Rio de Janeiro, Jun 16 (efe-epa).- The Carnival of Rio de Janeiro, the biggest outdoor festival in the world, might well have its days numbered: its City Hall has announced a big cutback in government subsidies and the samba schools have threatened to samba no longer.

Since he took power last January, Rio de Janeiro Mayor Marcelo Crivella, a politically conservative Pentecostal bishop, has repeatedly expressed his antipathy for Carnival, but the battle only broke out this week when he announced a 50-percent reduction in the budget for the festival's preparation and production.

Gospel singer and one-time missionary Crivella has placed his religion above tradition and last February refused to take part in the Carnival inaugural ceremony, something unheard of for a Rio de Janeiro mayor.

During the electoral campaign, Crivella said his faith and the dogmas of the Universal Church to which he belongs would not interfere with his political responsibilities and even promised support for the samba schools.

Months later, during Rio's economic crisis, Crivella, a leading member of the Brazilian evangelical movement, launched an offensive against the samba schools and decided to switch part of the Carnival funds to a budget for covenanted public nursery schools.

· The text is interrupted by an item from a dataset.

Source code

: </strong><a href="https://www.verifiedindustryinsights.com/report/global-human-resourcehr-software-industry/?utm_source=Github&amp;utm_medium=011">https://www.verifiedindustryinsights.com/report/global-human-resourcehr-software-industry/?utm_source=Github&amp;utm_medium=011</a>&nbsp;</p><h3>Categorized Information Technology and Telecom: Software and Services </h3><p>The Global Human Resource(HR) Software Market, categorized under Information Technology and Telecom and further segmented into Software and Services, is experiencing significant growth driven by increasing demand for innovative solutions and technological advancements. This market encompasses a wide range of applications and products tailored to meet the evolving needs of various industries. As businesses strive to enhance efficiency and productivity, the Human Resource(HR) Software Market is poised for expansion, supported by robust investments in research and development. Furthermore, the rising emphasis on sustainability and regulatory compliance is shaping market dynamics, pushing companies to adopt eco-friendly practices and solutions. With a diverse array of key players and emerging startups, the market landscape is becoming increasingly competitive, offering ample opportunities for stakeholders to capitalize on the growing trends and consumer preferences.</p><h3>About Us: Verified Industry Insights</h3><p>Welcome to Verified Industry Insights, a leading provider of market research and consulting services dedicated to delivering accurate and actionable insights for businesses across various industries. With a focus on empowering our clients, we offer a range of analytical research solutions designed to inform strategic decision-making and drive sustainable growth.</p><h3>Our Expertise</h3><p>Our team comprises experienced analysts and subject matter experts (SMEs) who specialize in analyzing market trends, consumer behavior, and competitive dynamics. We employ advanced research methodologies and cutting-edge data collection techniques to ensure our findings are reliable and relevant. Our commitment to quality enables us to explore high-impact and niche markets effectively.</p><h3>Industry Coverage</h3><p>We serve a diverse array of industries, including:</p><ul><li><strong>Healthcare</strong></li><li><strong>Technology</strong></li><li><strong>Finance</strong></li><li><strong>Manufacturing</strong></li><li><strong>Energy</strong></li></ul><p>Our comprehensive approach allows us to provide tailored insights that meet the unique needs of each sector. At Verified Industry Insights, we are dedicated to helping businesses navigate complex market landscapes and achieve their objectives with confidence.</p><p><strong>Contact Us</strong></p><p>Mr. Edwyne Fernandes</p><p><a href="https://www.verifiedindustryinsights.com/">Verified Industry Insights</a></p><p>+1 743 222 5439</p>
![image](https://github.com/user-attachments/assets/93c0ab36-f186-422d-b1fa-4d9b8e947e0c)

"All this demands austerity and sacrifice of us. We must all contribute. City Hall is contributing. We're cutting more than 1,000 political positions. Carnival must contribute along with the rest of us and help with this effort," Crivella said.

Rio's Independent League of Samba Schools (Liesa) warned that next year's parade in the Sambadrome will be "nonviable" if the cutback is confirmed, and recalled Carnival's "enormous economic, financial, job-creating benefits."

Rio de Janeiro, Brazil's most iconic city, welcomes millions of tourists during Carnival, famous for its majestic floats, its torrent of samba dancers and the stunning bodies that parade on the Sambadrome runway.

But the freedom that people enjoy during Carnival is questioned by many evangelicals, who use the festival to recruit converts and preach the word of God.

The Catholic Church has also objected to some Carnival parades, and this year expressed its disgust at the Special Mangueira Group school, which featured at the famous Marques de Sapucai Sambadrome a striking float displaying the images of both Jesus Christ and Orixa, god of the African pantheon.

At the request of Rio's archdiocese, it was withdrawn.

Now, following the policies being established by Crivella, Carnival lovers are applying pressure on City Hall with the plea, "Don't let the samba die," as the famous song by Edson Conceicao and Aloisio Silva pleads.